Before looking at that which, if not the most effective proof of the
supernatural, is at least among those arguments which chiefly
deserve
attention, the mind is made up to reject all evidence of the
supernatural.
The first business of scientific men is to look at facts. Many facts
which at first sight seemed to contradict previously ascertained
laws
were ultimately found to indicate the presence of a higher law. Why
are men of science so terrified by the word "miracle"? This event
may, like the visit of a comet, have occurred only once in the
world’s history; but it need not on that account be irreducible to
law or to reason.

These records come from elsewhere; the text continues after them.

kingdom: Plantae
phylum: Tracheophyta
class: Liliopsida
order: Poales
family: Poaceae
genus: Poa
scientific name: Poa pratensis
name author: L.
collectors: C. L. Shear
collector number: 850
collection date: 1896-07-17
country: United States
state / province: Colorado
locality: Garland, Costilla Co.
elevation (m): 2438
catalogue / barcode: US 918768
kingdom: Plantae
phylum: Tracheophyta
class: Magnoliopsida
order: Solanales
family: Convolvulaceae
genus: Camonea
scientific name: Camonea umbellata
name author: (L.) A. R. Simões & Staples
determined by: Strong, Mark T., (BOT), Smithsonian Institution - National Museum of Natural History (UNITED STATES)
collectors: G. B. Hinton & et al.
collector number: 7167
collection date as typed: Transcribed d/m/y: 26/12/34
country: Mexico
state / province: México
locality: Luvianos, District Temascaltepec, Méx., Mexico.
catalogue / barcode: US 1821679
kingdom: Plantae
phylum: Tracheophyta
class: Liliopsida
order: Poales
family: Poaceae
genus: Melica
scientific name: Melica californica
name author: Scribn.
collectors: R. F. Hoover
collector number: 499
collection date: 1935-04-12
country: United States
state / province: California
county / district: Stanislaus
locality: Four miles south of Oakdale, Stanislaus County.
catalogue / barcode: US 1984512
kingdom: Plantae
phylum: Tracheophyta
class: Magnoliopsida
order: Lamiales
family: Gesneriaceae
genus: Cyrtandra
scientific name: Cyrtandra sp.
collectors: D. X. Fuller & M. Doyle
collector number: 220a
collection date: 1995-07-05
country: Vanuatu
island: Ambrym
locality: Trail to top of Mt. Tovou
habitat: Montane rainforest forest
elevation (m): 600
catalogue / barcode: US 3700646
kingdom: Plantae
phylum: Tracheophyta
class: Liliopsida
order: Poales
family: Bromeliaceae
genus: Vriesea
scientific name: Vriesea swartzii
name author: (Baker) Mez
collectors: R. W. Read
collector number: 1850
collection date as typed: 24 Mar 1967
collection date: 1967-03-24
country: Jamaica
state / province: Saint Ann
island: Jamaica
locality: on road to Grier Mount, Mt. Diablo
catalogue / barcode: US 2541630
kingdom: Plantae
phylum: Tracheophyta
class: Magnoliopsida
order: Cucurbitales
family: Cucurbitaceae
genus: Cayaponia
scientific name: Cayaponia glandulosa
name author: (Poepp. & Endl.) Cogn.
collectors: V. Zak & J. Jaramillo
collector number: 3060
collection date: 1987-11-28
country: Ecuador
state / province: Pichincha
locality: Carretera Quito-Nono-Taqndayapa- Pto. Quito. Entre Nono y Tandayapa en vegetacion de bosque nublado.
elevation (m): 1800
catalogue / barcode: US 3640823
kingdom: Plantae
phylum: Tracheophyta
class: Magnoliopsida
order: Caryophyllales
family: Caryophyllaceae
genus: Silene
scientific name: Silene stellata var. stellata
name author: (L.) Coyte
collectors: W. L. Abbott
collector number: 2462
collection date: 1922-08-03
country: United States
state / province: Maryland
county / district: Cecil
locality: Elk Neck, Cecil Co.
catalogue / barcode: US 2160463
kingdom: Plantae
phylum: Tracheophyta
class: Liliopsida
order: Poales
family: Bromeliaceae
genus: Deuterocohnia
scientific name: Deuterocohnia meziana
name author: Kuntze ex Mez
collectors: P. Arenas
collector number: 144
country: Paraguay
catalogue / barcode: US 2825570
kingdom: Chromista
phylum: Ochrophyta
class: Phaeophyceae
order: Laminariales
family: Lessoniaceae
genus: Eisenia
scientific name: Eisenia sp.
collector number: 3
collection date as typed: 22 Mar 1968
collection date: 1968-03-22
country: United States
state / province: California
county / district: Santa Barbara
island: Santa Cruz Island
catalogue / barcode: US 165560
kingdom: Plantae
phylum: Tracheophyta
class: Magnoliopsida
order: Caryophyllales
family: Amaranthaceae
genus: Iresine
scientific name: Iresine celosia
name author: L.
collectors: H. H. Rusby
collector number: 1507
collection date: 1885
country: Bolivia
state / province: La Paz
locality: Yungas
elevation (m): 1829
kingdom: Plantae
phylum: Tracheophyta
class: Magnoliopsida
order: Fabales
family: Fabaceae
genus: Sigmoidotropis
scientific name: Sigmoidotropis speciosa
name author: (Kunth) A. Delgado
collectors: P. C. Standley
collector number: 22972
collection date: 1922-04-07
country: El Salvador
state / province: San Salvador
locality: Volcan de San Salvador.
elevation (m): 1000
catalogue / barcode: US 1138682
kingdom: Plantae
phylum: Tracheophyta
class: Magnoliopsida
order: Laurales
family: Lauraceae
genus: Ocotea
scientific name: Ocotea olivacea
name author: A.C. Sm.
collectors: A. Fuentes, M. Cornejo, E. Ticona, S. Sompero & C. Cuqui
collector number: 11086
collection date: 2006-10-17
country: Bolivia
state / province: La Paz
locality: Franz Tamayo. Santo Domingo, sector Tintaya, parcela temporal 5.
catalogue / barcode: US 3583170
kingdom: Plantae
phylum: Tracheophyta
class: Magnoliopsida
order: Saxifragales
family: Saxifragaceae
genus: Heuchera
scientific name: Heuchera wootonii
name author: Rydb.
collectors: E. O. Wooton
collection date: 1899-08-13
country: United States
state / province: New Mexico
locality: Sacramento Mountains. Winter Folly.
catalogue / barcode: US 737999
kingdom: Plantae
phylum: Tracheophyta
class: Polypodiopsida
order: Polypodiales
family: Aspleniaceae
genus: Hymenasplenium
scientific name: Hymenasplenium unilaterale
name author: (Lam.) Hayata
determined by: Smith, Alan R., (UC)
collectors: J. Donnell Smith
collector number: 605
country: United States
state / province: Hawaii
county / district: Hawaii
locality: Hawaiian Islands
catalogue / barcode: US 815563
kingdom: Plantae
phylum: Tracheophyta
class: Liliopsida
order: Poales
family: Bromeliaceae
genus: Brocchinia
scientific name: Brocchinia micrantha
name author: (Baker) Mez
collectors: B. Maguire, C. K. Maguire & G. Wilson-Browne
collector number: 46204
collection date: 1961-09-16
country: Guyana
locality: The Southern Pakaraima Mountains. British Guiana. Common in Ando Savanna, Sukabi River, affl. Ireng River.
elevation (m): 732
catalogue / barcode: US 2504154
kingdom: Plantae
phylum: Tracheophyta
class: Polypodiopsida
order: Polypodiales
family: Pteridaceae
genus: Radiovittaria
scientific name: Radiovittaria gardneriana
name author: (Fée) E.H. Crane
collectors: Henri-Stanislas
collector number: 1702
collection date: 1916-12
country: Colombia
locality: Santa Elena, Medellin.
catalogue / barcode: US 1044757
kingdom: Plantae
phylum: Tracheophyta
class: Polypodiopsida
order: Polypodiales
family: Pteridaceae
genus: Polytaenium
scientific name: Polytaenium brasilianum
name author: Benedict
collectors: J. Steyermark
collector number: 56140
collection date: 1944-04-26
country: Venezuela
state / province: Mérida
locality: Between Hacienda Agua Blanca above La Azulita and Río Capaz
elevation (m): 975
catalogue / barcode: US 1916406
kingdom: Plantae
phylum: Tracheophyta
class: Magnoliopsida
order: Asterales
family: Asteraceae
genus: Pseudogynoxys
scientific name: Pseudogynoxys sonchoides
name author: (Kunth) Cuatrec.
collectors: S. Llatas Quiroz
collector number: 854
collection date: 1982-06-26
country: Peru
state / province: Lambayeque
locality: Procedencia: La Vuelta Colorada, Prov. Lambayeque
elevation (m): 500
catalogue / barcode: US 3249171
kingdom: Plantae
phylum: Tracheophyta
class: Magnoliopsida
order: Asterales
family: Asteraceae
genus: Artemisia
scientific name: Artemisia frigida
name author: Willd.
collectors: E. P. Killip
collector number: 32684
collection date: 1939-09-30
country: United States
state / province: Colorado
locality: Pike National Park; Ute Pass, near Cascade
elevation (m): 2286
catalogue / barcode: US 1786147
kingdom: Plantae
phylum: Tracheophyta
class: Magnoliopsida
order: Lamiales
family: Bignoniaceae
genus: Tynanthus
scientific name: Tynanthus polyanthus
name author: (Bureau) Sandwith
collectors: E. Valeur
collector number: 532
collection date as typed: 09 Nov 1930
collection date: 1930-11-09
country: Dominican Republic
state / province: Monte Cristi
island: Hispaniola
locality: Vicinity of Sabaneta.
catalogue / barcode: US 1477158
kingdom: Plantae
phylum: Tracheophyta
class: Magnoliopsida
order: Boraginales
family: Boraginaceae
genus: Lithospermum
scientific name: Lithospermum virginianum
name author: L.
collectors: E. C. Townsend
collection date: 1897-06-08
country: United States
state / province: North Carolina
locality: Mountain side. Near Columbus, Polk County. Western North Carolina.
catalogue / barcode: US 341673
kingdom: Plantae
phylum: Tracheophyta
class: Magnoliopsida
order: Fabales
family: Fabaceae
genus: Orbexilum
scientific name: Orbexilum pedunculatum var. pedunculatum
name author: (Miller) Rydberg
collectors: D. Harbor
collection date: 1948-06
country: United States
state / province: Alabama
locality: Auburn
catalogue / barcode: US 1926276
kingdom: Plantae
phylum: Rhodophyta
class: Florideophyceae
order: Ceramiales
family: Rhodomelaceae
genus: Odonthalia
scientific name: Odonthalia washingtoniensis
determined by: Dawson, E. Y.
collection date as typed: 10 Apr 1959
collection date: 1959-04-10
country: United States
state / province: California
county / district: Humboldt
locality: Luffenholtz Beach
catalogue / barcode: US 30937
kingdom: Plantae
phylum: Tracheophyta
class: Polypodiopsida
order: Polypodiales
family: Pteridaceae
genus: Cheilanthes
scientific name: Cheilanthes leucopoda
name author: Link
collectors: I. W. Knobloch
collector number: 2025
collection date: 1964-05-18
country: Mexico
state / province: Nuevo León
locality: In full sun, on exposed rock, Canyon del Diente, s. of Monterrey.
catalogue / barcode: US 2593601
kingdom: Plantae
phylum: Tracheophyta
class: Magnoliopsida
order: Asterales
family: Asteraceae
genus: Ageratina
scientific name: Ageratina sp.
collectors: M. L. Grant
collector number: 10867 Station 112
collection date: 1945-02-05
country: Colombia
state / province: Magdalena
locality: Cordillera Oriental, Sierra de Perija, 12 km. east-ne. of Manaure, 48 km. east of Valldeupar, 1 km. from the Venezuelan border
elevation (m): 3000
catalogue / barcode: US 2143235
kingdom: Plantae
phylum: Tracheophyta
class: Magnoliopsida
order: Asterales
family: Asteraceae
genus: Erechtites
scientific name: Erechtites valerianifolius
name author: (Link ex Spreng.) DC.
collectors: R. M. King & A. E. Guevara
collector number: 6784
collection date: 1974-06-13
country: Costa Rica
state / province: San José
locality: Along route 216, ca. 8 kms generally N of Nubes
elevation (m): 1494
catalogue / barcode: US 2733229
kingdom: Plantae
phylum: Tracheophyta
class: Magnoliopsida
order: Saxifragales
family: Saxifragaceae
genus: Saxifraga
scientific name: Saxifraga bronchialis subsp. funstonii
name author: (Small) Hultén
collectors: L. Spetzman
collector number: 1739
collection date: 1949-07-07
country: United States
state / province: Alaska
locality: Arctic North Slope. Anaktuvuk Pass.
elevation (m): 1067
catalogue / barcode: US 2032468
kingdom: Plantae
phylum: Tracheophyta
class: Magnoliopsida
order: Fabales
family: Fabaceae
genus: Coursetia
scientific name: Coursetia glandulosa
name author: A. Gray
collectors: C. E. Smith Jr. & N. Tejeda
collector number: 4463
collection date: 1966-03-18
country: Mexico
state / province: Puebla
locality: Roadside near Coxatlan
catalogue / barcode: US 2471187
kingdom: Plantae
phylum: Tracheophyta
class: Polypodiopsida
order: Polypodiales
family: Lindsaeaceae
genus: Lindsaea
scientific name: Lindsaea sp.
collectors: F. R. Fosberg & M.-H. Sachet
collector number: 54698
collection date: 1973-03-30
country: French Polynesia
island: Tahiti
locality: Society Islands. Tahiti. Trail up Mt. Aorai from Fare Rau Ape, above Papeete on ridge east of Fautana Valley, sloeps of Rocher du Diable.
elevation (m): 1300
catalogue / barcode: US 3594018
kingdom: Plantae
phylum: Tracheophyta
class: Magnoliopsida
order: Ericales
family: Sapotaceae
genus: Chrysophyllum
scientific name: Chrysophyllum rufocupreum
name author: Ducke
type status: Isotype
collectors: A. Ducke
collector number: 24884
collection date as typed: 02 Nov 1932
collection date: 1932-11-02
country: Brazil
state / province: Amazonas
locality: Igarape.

The resurrection of Christ is unique, because He
is
unique. Find another Person bearing the same relation to the race
and
living the same life, and you will find a similar resurrection. To
say that it is unusual or unprecedented is to say nothing at all to
the purpose.
Besides, those who reject the resurrection of Christ as impossible
are compelled to accept art equally astounding moral miracle—the
miracle, I mean, that those who had the best means of ascertaining
the truth and every possible inducement to ascertain it should all
have been deceived, and that this deception should have been the
most
fruitful source of good, not only to them, but to the whole world.
We are brought then to the conclusion that the disciples believed in
the resurrection of Christ because it had actually taken place. No
other account of their belief has ever been given which commends
itself to the common understanding which accepts what appeals to it.
No account of the belief has been given which is at all likely to
gain currency or which is more credible than that which it seeks to
supplant. The belief in the Resurrection which so suddenly and
effectively possessed the first disciples remains unexplained by any
other supposition than the simple one that the Lord did rise again.